▶ _PROBLEM DETAILS_
Find the lines in the records that carry the word "CIRCLE". Copy each one.

(DATA RECORDS Opens)

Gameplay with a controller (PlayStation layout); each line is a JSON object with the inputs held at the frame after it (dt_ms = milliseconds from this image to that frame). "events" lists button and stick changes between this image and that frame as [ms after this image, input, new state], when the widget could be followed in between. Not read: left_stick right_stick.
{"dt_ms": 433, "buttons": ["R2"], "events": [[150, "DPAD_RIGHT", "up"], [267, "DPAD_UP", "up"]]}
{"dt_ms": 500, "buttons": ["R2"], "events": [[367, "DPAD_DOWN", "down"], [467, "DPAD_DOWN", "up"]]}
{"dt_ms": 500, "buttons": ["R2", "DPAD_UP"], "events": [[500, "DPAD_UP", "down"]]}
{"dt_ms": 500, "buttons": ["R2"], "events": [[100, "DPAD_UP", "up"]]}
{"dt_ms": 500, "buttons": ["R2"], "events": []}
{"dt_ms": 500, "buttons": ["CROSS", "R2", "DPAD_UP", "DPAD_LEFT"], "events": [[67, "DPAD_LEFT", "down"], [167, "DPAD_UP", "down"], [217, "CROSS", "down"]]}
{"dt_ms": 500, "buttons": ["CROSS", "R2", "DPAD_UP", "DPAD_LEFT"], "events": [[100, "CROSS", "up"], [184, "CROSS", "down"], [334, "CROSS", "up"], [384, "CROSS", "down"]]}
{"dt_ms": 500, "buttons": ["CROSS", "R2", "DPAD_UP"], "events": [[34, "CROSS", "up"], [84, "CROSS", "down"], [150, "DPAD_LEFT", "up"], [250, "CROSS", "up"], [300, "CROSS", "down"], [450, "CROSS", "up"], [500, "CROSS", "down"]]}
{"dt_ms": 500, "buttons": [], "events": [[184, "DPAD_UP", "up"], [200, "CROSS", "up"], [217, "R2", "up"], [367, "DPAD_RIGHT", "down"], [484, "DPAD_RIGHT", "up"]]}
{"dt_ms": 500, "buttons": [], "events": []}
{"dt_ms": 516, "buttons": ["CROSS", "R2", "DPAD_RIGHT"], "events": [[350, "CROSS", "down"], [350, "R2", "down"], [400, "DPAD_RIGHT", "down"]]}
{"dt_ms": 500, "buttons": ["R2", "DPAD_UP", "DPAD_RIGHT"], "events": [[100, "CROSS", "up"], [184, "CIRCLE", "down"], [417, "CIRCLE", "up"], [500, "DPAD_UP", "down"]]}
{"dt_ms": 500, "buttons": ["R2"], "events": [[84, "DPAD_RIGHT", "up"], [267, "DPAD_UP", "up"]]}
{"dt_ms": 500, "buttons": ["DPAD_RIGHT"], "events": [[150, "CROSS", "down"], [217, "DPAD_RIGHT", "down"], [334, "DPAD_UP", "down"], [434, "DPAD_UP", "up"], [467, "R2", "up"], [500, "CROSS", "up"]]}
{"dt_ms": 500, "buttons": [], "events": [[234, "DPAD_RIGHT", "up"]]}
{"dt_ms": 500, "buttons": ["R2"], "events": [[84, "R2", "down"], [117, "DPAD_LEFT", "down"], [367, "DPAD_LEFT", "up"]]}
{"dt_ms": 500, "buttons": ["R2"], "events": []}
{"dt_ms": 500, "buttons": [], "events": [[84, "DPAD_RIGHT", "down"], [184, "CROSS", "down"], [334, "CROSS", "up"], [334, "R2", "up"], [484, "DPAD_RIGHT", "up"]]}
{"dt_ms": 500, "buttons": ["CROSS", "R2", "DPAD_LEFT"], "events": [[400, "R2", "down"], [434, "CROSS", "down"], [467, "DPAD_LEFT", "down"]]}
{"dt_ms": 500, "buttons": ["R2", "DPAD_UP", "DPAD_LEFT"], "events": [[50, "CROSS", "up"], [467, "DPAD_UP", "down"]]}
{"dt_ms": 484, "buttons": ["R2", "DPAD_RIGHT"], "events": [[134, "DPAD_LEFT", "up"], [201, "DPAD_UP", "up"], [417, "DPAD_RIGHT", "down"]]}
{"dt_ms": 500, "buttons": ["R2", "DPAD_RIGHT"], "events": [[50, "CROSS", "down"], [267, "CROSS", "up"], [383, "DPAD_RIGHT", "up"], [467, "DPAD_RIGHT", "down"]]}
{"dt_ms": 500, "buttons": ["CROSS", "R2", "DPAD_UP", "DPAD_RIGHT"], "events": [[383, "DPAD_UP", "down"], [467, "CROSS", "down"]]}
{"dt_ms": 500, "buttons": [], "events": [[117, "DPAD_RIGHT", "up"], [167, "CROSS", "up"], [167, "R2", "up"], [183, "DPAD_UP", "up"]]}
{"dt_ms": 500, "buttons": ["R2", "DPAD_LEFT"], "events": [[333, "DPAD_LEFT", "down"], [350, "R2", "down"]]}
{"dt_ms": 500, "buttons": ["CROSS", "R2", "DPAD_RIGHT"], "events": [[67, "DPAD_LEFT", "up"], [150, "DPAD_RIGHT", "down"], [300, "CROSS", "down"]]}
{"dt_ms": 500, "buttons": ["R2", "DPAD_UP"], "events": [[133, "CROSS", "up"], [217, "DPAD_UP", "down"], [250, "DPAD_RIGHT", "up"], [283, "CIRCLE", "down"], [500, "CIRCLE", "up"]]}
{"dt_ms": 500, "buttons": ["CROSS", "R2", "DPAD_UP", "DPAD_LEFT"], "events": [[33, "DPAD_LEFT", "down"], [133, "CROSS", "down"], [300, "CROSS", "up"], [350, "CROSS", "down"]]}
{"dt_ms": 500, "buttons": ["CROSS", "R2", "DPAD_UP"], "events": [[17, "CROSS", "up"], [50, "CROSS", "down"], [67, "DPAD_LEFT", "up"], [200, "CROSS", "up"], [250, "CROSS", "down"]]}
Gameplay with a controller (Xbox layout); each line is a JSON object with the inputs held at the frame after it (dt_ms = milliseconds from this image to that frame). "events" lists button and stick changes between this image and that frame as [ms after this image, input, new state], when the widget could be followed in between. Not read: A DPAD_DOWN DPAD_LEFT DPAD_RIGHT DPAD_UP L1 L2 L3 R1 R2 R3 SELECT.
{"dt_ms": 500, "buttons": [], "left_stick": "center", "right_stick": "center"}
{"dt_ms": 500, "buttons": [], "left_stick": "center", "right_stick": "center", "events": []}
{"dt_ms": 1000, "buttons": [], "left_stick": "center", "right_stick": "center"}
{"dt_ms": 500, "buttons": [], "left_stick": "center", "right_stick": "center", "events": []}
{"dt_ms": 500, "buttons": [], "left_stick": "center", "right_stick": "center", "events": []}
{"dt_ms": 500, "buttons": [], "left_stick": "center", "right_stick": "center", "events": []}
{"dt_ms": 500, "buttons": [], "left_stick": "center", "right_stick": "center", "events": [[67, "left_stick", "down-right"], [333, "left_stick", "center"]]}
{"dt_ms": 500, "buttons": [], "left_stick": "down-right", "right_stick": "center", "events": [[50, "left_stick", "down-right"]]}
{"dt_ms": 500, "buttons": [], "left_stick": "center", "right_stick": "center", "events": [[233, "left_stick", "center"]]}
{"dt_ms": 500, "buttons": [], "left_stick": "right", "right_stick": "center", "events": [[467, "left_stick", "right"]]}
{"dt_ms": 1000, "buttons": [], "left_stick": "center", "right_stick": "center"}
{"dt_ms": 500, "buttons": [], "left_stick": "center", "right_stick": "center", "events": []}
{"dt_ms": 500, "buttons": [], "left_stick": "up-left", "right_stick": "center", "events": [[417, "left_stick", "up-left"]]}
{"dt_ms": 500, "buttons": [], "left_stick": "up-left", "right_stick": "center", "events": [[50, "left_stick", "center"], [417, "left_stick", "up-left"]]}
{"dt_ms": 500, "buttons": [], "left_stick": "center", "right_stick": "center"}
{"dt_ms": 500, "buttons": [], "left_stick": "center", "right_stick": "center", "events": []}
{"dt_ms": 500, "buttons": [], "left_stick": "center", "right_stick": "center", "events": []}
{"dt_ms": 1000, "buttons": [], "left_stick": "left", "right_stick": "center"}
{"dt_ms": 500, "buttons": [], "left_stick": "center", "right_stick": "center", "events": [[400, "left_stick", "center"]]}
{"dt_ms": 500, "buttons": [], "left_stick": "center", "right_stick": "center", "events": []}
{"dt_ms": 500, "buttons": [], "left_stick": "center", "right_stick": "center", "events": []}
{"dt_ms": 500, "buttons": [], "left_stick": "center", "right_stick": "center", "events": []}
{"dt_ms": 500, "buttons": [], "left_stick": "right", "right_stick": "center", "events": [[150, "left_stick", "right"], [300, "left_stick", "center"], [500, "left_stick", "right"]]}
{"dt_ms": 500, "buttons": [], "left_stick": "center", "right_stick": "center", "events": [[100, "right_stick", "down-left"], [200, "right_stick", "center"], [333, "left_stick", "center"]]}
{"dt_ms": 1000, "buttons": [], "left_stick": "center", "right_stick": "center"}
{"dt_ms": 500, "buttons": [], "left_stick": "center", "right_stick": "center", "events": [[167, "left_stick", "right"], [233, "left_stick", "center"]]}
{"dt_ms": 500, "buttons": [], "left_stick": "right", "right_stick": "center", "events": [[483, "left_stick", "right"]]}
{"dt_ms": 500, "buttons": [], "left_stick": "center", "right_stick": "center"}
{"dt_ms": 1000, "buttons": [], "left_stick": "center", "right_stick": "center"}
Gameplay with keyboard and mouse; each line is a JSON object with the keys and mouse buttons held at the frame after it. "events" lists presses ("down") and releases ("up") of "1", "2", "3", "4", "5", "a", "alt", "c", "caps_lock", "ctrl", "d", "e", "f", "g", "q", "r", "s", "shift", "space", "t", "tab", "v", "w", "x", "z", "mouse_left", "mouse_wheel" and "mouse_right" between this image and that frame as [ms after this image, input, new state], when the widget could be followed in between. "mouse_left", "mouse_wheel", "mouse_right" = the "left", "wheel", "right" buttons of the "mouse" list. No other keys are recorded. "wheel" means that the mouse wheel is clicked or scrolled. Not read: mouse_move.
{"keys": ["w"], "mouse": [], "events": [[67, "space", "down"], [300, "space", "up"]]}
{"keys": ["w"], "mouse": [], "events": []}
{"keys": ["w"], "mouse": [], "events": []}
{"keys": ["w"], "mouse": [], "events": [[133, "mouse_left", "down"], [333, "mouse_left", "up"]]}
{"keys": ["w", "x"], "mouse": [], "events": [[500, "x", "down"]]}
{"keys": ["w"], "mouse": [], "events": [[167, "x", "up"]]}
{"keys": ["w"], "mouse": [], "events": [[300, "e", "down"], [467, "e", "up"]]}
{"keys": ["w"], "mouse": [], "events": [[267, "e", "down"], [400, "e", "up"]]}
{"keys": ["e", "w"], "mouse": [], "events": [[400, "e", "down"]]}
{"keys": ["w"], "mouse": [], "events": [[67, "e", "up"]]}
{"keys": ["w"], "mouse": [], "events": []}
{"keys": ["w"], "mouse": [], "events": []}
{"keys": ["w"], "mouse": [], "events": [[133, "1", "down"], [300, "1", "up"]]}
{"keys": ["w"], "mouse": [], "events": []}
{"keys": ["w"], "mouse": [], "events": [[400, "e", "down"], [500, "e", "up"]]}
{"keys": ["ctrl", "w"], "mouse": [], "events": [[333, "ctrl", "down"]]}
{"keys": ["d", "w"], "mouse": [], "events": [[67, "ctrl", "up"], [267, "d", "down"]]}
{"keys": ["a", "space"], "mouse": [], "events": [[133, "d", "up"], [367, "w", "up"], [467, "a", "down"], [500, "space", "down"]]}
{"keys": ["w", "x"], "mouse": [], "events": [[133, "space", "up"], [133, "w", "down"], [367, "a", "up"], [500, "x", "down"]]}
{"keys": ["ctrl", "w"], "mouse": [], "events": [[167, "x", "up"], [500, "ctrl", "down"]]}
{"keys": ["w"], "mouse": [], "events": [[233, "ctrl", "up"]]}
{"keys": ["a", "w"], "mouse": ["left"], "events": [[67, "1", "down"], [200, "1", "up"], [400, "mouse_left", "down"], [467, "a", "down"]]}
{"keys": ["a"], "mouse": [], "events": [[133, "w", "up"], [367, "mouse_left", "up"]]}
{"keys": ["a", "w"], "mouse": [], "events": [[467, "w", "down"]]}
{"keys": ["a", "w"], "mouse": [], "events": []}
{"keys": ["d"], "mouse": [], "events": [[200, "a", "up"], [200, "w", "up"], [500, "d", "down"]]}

(DATA RECORDS Closes)

▶ _WRITTEN SOLUTION_
{"dt_ms": 500, "buttons": ["R2", "DPAD_UP", "DPAD_RIGHT"], "events": [[100, "CROSS", "up"], [184, "CIRCLE", "down"], [417, "CIRCLE", "up"], [500, "DPAD_UP", "down"]]}
{"dt_ms": 500, "buttons": ["R2", "DPAD_UP"], "events": [[133, "CROSS", "up"], [217, "DPAD_UP", "down"], [250, "DPAD_RIGHT", "up"], [283, "CIRCLE", "down"], [500, "CIRCLE", "up"]]}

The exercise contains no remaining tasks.